• [What the task asks]: Only lines containing the word "Campuran" belong in the answer; copy each one from the records.
*** Records for processing ***
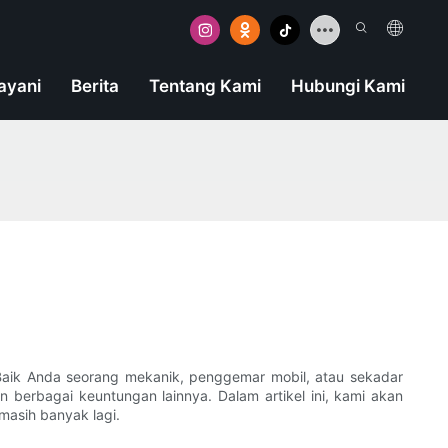
ayani
Berita
Tentang Kami
Hubungi Kami
 Baik Anda seorang mekanik, penggemar mobil, atau sekadar
berbagai keuntungan lainnya. Dalam artikel ini, kami akan
masih banyak lagi.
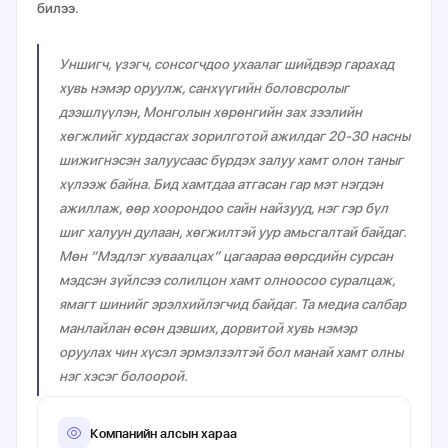
билээ.
Уншигч, үзэгч, сонсогчдоо ухаалаг шийдвэр гарахад
хувь нэмэр оруулж, санхүүгийн боловсролыг
дээшлүүлэн, Монголын хөрөнгийн зах зээлийн
хөгжлийг хурдасгах зорилготой ажилдаг 20-30 насны
шижигнэсэн залуусаас бүрдэх залуу хамт олон таныг
хүлээж байна. Бид хамтдаа атгасан гар мэт нэгдэн
ажиллаж, өөр хоорондоо сайн найзууд, нэг гэр бүл
шиг халуун дулаан, хөгжилтэй уур амьсгалтай байдаг.
Мөн “Мэдлэг хуваалцах” цагаараа өөрсдийн сурсан
мэдсэн зүйлсээ солилцон хамт олноосоо суралцаж,
ямагт шинийг эрэлхийлэгчид байдаг. Та медиа салбар
манлайлан өсөн дэвших, дорвитой хувь нэмэр
оруулах чин хүсэл эрмэлзэлтэй бол манай хамт олны
нэг хэсэг болоорой.
Компанийн алсын хараа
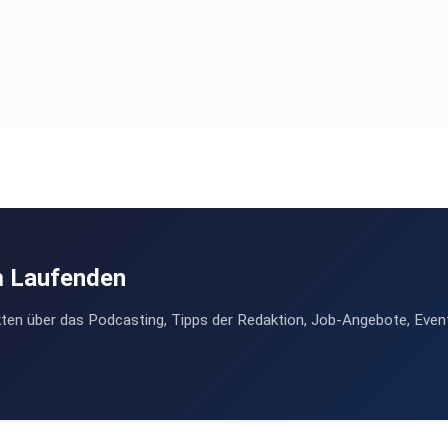
eil
m Laufenden
ten über das Podcasting, Tipps der Redaktion, Job-Angebote, Even
s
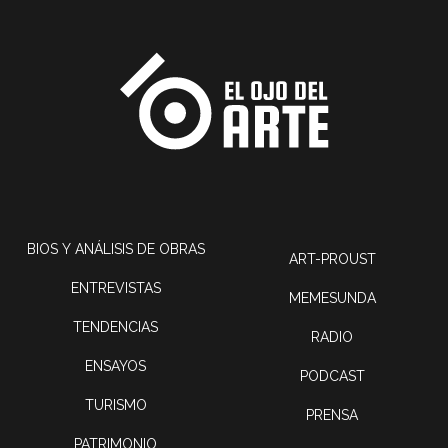
BIOS Y ANÁLISIS DE OBRAS
ART-PROUST
ENTREVISTAS
MEMESUNDA
TENDENCIAS
RADIO
ENSAYOS
PODCAST
TURISMO
PRENSA
PATRIMONIO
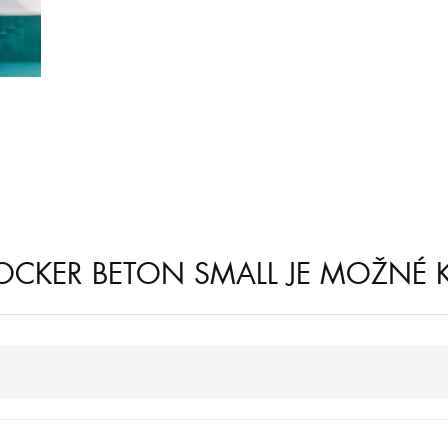
OCKER BETON SMALL JE MOŽNÉ K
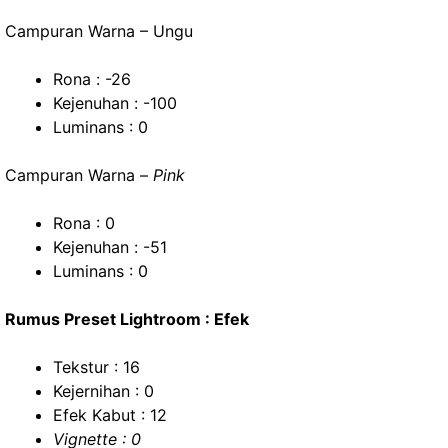
Campuran Warna – Ungu
Rona : -26
Kejenuhan : -100
Luminans : 0
Campuran Warna –
Pink
Rona : 0
Kejenuhan : -51
Luminans : 0
Rumus Preset Lightroom : Efek
Tekstur : 16
Kejernihan : 0
Efek Kabut : 12
Vignette : 0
*** End of Records for processing ***
• [Result]:
Campuran Warna – Ungu
Campuran Warna –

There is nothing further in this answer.